My Place or Yours? (Or a story from the hell of trying to buy a house in Phoenix)
As most of you know, the Cornerstone Mother Ship resides in the Land of the Sun in glorious Scottsdale, Ariz. And for those of you in colder climates, we are always ready to greet you here at our offices if you need a break from the snow. Up until this spring, I had actually worked remotely from my Kansas “office.” It wasn’t unusual for me to watch house prices decline in the greater Phoenix area at the same inverse rate as snow increased outside my windows on the prairies in Kansas. After much internal conflict, I finally decided that I had to look for a house closer to work and higher temps.
This story is about one man’s journey to buy a house in the post “financial meltdown” from the consumer’s viewpoint and to see if greater conclusions can be drawn.
I started looking for a house in Phoenix in February of this year. I chose a Realtor based on recommendations from my friends, and she turned out to be a real sweetheart. She gave me access to the MLS listings, I scheduled a trip to Phoenix, and right before the trip I picked out 20 houses under $150k that I wanted to see. My thinking was that I would look for a bargain since I was keeping my home in Kansas. So I show up in Phoenix, meet the Realtor and run into the first problem. All of the houses are gone in the two days between the time I picked them and I met the Realtor. Apparently if you don’t start in the $175k and up range, the houses are all going to the cash investors. So then I notice that every listing, no matter the price, is approximately 50% of its one time high. I decide I may just as well go up the property ladder, right? After all, this is still America. Land of the free (and easy credit). I raise the limit to $300k and all of a sudden I can go shopping for houses.

I decide I am going to pay 20% down for the house, get a loan and take advantage of the dirt cheap rates (3.75% for a 15 year fixed at the time). So I have a bank in mind to make the loan. The Realtor gets a puzzled look on her face and says she really isn’t sure how to do that. All sales in this area go through brokers/loan agents. She had been in the business forever and never worked with a bank. And of course she has a broker she “works with.” And a handyman. And an inspector. And an insurance agent. And an appraiser. I mean this is serious one-stop shopping. So I am like, well if they can meet the same loan rates as my bank and it will speed up the process, no problem. Maybe that was a bad decision. I fill out the loan docs, put down my financials, send them in and get a quick response. My loan is going to be approved subject to “additional documentation.” Oh, did I tell you this was a Fannie Mae foreclosure? That means I have to use their selected title company to get discounted title fees.

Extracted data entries
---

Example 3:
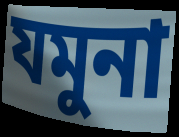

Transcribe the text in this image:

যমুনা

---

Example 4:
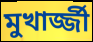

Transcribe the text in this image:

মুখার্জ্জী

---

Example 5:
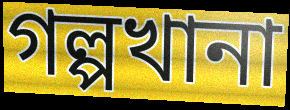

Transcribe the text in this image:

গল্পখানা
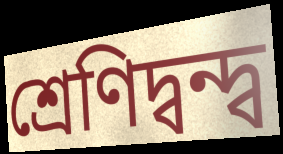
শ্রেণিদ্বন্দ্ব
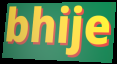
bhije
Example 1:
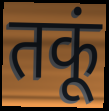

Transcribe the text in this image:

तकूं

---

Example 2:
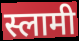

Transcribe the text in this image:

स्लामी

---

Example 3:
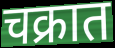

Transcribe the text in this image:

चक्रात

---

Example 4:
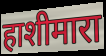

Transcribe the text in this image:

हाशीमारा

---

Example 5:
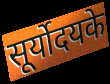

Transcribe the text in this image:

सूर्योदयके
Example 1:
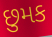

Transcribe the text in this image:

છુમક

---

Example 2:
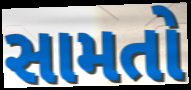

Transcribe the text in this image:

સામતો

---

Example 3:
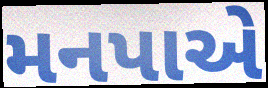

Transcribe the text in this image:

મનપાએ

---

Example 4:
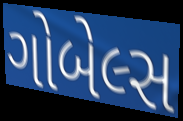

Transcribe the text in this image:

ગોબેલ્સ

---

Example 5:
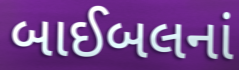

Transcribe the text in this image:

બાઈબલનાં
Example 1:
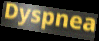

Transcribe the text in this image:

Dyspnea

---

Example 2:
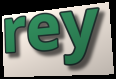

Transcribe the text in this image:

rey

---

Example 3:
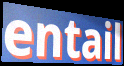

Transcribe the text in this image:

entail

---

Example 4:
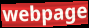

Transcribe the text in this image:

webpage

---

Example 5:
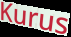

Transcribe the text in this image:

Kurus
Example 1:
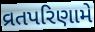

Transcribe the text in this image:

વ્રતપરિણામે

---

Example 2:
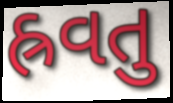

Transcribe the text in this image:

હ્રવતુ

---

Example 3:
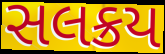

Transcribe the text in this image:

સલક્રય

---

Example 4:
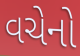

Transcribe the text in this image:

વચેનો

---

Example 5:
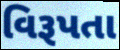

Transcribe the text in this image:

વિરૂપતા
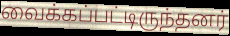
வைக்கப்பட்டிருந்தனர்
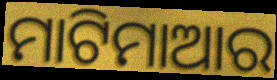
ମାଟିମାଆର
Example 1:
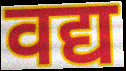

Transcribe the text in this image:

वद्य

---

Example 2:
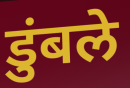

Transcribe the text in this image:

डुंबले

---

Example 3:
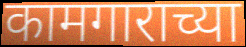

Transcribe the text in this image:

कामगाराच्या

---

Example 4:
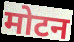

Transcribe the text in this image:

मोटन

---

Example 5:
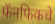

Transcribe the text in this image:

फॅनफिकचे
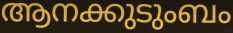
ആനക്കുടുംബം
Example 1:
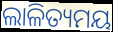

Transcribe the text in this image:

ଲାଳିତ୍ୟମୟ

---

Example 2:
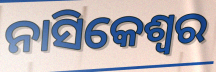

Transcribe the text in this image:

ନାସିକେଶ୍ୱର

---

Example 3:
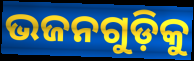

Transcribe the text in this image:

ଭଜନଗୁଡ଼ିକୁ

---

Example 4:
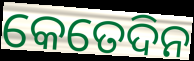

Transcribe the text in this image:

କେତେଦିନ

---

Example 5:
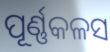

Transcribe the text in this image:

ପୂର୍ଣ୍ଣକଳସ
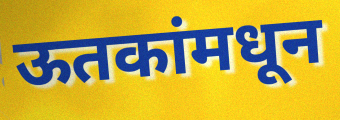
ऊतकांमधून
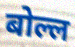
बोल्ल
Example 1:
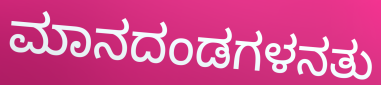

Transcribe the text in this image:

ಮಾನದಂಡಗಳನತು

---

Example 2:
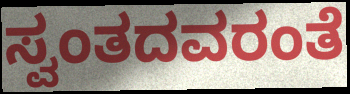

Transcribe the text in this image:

PROBLEMS:
[1] Condense the paragraph of the Phoenix house-buying post that begins "I started looking for a house in Phoenix" into a short bulleted list that keeps its main facts.
[2] Answer these questions from the Phoenix house-buying post, marking each answer with its letter:
(a) In which city are the Cornerstone offices located?
(b) What rate did a 15 year fixed loan carry at the time?
(c) What kind of sale did the house turn out to be?
[3] Copy out the stretch of the Phoenix house-buying post from "My Place or" through "can be drawn.".

ANSWER LIST:
[1]
- The search in Phoenix began in February, with a Realtor chosen on friends' recommendations.
- With MLS access, 20 houses under $150k were picked out before the trip, aiming for a bargain since the Kansas home was being kept.
- All 20 were gone in the two days before meeting the Realtor; below about $175k, houses were going to cash investors.
- Every listing, whatever the price, was about 50% of its one-time high.
- Raising the limit to $300k suddenly opened up houses to shop for.

[2]
(a) Scottsdale, Ariz.
(b) 3.75%
(c) A Fannie Mae foreclosure

[3]
My Place or Yours? (Or a story from the hell of trying to buy a house in Phoenix)
As most of you know, the Cornerstone Mother Ship resides in the Land of the Sun in glorious Scottsdale, Ariz. And for those of you in colder climates, we are always ready to greet you here at our offices if you need a break from the snow. Up until this spring, I had actually worked remotely from my Kansas “office.” It wasn’t unusual for me to watch house prices decline in the greater Phoenix area at the same inverse rate as snow increased outside my windows on the prairies in Kansas. After much internal conflict, I finally decided that I had to look for a house closer to work and higher temps.
This story is about one man’s journey to buy a house in the post “financial meltdown” from the consumer’s viewpoint and to see if greater conclusions can be drawn.